## Required action 1
Which lines of the records contain the word "value"? Select and copy each such line, treating uppercase and lowercase as different.

## Passage to read

[Start of section]

For the three months ended March 31 , 1998, the Company's taxable income per
share of $0.484 was higher than the Company's declared dividend per share of
$0.300. The majority of the difference was caused by GAAP and tax differences
related to the sale of the single-family operations in May 1996. For tax
purposes, the sale of the single-family operations is accounted for on an
installment sale basis with annual taxable income of approximately $10 million
from 1996 through 2001. Cumulative undistributed taxable income represents
timing differences in the amounts earned for tax purposes versus the amounts
distributed. Such amounts can be distributed for tax purposes in the subsequent
year as a portion of the normal quarterly dividend. Such amounts also include
certain estimates of taxable income until such time that the Company files its
federal income tax returns for each year.
Year 2000
The Year 2000 issue affects virtually all companies and organizations. Many
companies have existing computer applications which use only two digits to
identify a year in the date field. These applications were designed and
developed without considering the impact of the change of the century. If not
corrected these computer applications may fail or create erroneous results by
the year 2000.
The majority of the Company's information critical systems have been
developed internally since 1992. The development of these systems was undertaken
with full awareness of issues involving the Year 2000, and consequently the
Company does not expect to encounter any significant Year 2000 problems with
these systems.
The Company also relies upon a small number of third party software vendors
for certain information systems. Testing of these vendors' systems is expected
to be completed by the end of 1998, and the Company does not expect to see any
significant impact to the operations supported by these vendors as a result of
Year 2000 problems. Additionally, the Company does not expect that any expenses
incurred as a result of any necessary modifications will be material to the
results of operations.
LIQUIDITY AND CAPITAL RESOURCES
The Company has various sources of cash flow upon which it relies for its
working capital needs. Sources of cash flow from operations include primarily
net interest margin and the return of principal on the portfolio of investments.
The Company's primary source of borrowings is through the issuance of
collateralized bonds. Other borrowings such as repurchase agreements and
warehouse lines of credit provide the Company with additional cash flow in the
event that it is necessary. Historically, these sources have provided sufficient
liquidity for the conduct of the Company's operations. However, if a significant
decline in the market value of the Company's investment portfolio that is funded
with recourse debt should occur, the Company's available liquidity from these
other borrowings may be reduced. As a result of such a reduction in liquidity,
the Company may be forced to sell certain investments in order to maintain
liquidity. If required, these sales could be made at prices lower than the
carrying value of such assets, which could result in losses.

[End of section]

## Required action 2
Can you write the next part of the company financial report excerpt on liquidity and capital resources, picking up right after its final sentence?

(Chart understanding data)
[Start of section]

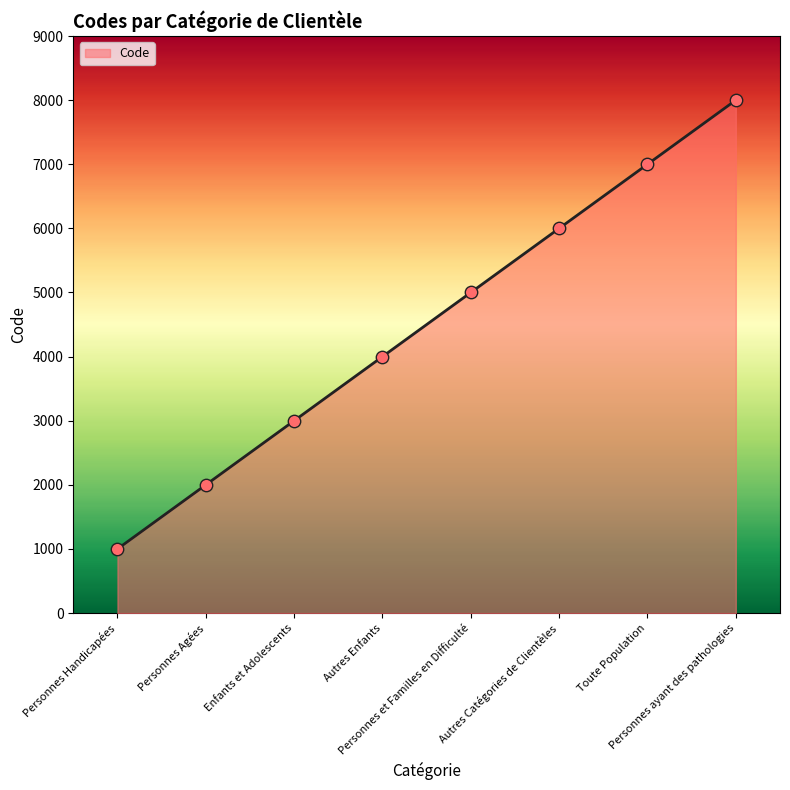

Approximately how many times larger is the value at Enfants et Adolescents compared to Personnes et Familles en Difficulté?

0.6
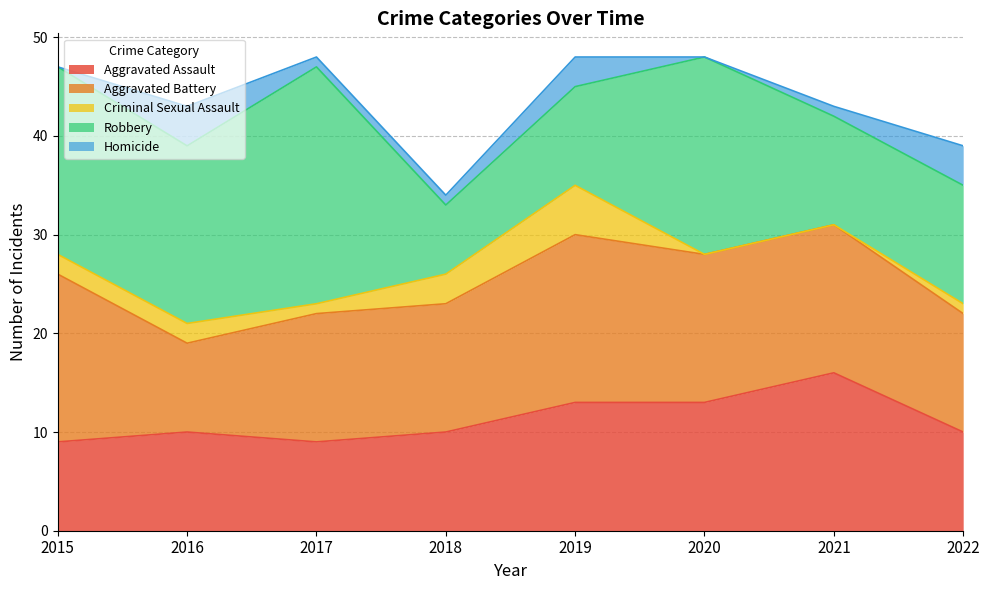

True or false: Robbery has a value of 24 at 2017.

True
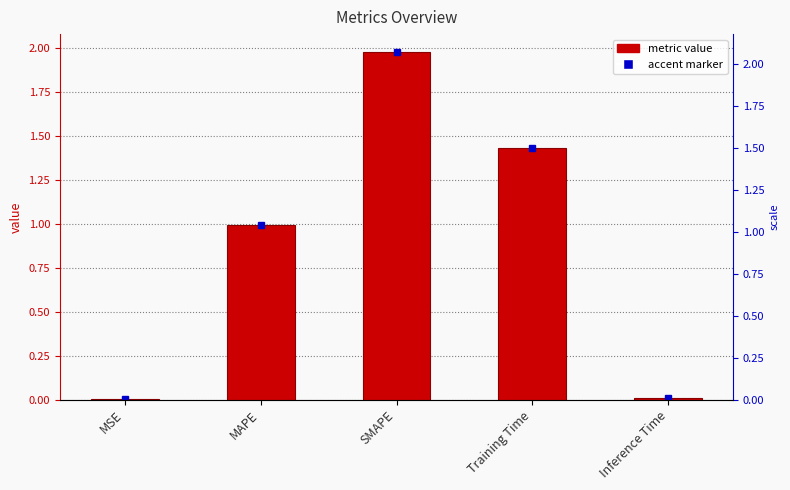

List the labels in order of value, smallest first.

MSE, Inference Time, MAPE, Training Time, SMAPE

[End of section]

## Expected answer 1
Approximately how many times larger is the value at Enfants et Adolescents compared to Personnes et Familles en Difficulté?
True or false: Robbery has a value of 24 at 2017.
List the labels in order of value, smallest first.

## Expected answer 2
In order to grow its equity base, the Company may issue additional capital
stock. Management strives to issue such additional shares when it believes
existing shareholders are likely to benefit from such offerings through higher
earnings and dividends per share than as compared to the level of earnings and
dividends the Company would likely generate without such offerings. During the
three months ended March 31, 1998, the Company issued 218,968 shares of its
common stock pursuant to its dividend reinvestment program for net proceeds of
$2.8 million.
The Company borrows funds on a short-term basis to support the accumulation
of loans prior to the issuance of collateralized bonds. These borrowings may
bear fixed or variable interest rates, may require additional collateral in the
event that the value of the existing collateral declines, and may be due on
demand or upon the occurrence of certain events. If borrowing costs are higher
than the yields on the assets financed with such funds, the Company's ability to
acquire or fund additional assets may be substantially reduced and it may
experience losses. These short-term borrowings consist of the Company's lines of
credit and repurchase agreements. These borrowings are paid down as the Company
securitizes or sells loans.
A substantial portion of the assets of the Company are pledged to secure
indebtedness incurred by the Company. Accordingly, those assets would not be
available for distribution to any general creditors or the stockholders of the
Company in the event of the Company's liquidation, except to the extent that the
value of such assets exceeds the amount of the indebtedness they secure.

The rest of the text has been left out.